Segment Start: Material provided

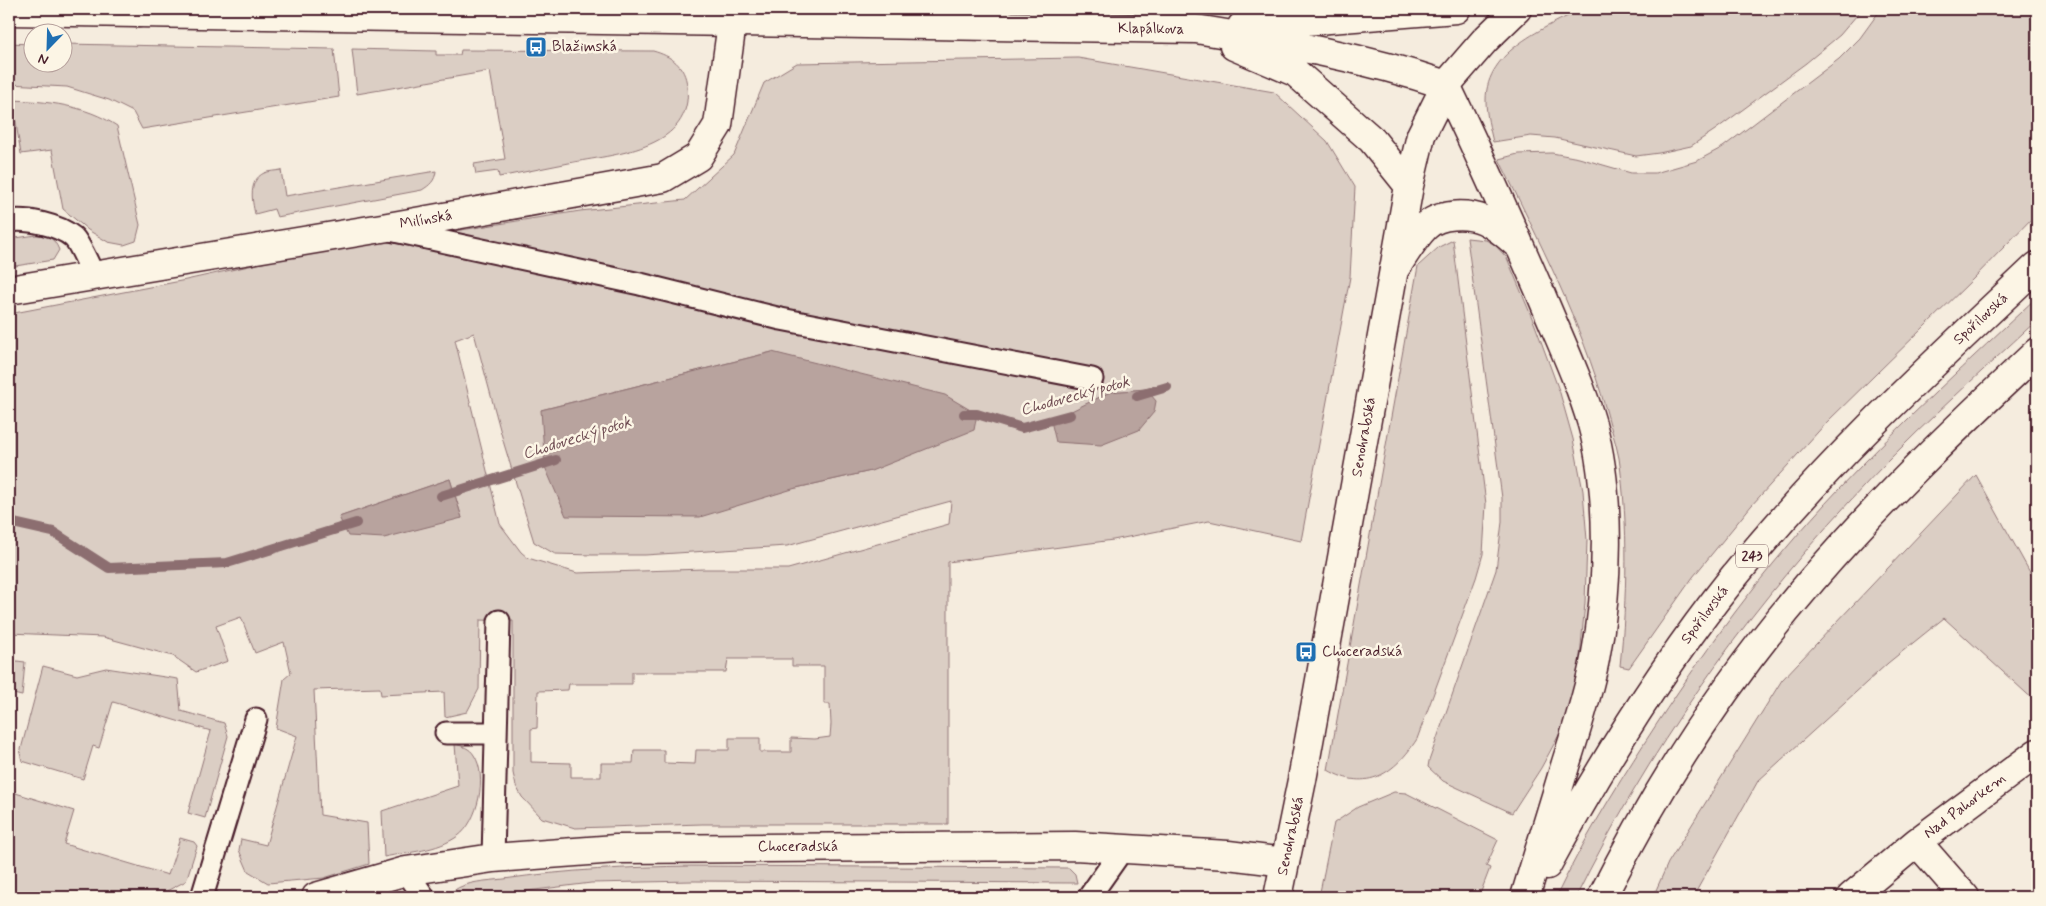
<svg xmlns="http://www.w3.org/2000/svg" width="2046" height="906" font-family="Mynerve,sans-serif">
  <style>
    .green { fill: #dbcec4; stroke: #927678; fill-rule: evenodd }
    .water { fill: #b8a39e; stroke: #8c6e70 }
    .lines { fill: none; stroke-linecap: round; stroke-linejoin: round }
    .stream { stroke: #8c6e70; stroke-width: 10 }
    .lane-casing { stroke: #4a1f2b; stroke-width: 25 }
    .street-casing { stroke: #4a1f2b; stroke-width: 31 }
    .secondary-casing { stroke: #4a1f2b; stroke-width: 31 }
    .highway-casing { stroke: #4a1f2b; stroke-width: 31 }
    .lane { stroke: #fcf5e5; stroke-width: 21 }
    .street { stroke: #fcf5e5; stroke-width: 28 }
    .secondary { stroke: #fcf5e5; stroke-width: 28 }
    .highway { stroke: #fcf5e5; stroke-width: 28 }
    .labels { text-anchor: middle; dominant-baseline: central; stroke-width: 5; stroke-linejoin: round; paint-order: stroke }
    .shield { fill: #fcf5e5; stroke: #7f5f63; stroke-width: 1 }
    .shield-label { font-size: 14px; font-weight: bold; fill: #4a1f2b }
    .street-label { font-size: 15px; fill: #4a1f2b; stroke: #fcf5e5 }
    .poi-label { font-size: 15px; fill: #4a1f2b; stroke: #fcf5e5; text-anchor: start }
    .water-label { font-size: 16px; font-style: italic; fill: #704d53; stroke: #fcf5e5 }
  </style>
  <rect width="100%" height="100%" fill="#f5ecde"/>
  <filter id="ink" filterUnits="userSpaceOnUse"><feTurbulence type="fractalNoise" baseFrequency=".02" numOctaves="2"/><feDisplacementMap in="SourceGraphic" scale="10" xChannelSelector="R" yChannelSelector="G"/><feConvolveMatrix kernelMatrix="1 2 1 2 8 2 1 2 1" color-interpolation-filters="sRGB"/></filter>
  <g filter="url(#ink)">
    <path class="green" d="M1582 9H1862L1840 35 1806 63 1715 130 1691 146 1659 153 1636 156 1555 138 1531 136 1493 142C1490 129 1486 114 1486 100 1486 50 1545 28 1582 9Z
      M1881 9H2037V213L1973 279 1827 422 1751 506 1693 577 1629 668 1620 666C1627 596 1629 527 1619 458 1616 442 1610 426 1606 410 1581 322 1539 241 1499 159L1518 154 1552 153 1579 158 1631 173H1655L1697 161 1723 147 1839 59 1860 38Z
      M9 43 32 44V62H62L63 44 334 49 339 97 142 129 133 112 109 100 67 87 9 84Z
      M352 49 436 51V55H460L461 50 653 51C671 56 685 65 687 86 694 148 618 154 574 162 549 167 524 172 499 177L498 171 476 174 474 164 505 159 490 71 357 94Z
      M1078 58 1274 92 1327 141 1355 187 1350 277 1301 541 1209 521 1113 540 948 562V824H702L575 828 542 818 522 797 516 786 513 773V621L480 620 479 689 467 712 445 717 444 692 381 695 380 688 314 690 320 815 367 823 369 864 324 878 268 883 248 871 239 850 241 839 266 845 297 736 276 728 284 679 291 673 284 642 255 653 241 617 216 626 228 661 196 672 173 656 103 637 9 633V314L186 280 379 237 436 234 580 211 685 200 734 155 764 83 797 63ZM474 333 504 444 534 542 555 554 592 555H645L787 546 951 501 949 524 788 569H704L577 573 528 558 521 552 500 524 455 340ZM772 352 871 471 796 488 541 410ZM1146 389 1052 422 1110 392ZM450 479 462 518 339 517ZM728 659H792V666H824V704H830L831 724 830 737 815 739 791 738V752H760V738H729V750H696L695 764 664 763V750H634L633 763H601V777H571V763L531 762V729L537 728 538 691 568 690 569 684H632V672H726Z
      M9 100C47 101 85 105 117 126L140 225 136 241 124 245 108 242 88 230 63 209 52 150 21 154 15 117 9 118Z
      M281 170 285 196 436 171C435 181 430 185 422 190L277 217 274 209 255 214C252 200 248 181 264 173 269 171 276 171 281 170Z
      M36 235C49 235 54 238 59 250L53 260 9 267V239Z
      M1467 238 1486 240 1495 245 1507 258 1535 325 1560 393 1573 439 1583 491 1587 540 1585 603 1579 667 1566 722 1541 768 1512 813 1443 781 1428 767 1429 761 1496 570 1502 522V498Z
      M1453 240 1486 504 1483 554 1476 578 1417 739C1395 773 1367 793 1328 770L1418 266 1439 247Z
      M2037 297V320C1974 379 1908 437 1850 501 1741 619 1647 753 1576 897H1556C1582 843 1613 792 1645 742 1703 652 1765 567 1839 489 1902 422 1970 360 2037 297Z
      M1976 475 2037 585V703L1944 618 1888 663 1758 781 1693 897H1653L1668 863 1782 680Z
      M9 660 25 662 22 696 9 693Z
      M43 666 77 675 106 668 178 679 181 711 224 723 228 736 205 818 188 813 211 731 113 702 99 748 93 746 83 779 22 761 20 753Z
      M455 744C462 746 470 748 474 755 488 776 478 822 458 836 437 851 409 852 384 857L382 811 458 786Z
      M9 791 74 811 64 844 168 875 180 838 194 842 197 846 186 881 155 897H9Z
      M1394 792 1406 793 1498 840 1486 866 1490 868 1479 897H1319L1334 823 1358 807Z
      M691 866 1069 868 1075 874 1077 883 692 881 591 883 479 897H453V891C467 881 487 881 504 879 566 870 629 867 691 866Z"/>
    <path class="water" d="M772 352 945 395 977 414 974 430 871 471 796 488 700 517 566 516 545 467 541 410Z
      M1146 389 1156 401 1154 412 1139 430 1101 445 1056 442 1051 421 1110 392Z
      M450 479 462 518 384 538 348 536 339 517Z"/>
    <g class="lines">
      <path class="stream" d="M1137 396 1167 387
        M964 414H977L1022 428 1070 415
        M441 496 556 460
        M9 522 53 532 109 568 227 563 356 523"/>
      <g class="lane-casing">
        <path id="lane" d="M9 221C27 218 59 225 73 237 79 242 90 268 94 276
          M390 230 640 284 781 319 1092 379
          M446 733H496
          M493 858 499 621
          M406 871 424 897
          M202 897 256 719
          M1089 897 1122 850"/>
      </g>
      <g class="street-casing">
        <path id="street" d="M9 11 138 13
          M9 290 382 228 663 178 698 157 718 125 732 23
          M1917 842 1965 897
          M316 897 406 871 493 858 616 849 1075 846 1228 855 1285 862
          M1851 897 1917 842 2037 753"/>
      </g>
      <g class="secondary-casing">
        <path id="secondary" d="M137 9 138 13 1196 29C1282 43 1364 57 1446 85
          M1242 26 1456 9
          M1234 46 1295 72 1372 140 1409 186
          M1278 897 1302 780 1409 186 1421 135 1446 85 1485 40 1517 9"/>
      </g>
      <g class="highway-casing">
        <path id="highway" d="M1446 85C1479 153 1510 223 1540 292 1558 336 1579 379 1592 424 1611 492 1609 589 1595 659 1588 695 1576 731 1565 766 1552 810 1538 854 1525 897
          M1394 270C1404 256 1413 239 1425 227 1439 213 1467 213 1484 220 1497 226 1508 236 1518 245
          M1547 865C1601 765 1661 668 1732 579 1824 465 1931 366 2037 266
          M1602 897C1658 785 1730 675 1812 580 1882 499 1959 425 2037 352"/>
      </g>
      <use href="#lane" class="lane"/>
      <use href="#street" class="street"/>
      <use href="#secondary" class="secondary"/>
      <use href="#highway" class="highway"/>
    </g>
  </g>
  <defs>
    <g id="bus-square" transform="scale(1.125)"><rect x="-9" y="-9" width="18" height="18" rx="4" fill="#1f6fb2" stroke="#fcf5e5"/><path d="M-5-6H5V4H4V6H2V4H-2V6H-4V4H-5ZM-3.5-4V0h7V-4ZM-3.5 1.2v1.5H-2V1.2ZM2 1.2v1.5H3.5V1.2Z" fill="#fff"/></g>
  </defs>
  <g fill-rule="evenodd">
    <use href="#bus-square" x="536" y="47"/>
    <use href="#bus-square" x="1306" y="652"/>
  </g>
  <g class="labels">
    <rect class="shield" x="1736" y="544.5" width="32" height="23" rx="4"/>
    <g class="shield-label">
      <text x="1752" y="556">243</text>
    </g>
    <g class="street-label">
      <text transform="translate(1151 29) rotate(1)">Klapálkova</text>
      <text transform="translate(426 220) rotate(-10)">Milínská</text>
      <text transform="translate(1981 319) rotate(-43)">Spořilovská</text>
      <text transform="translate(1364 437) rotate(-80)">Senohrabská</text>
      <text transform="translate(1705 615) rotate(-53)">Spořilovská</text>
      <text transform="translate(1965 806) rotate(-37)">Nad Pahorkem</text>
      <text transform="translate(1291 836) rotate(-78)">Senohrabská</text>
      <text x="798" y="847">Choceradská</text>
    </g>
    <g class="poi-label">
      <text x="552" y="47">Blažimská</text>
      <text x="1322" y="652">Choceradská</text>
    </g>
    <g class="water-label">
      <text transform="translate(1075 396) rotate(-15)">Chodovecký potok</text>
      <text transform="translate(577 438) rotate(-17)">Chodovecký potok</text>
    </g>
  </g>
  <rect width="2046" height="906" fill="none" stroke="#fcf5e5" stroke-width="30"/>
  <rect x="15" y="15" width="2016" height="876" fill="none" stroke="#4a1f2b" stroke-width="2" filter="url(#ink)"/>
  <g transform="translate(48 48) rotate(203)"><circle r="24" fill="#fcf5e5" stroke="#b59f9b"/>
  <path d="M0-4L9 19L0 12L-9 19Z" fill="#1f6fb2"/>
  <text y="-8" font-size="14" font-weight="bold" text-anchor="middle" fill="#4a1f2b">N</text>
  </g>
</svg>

Segment End: Material provided

▶ **What the task requires**
Where a line of the records above holds the word "lines", copy that line.

▶ **Answer for this exercise**
    .lines { fill: none; stroke-linecap: round; stroke-linejoin: round }
    <g class="lines">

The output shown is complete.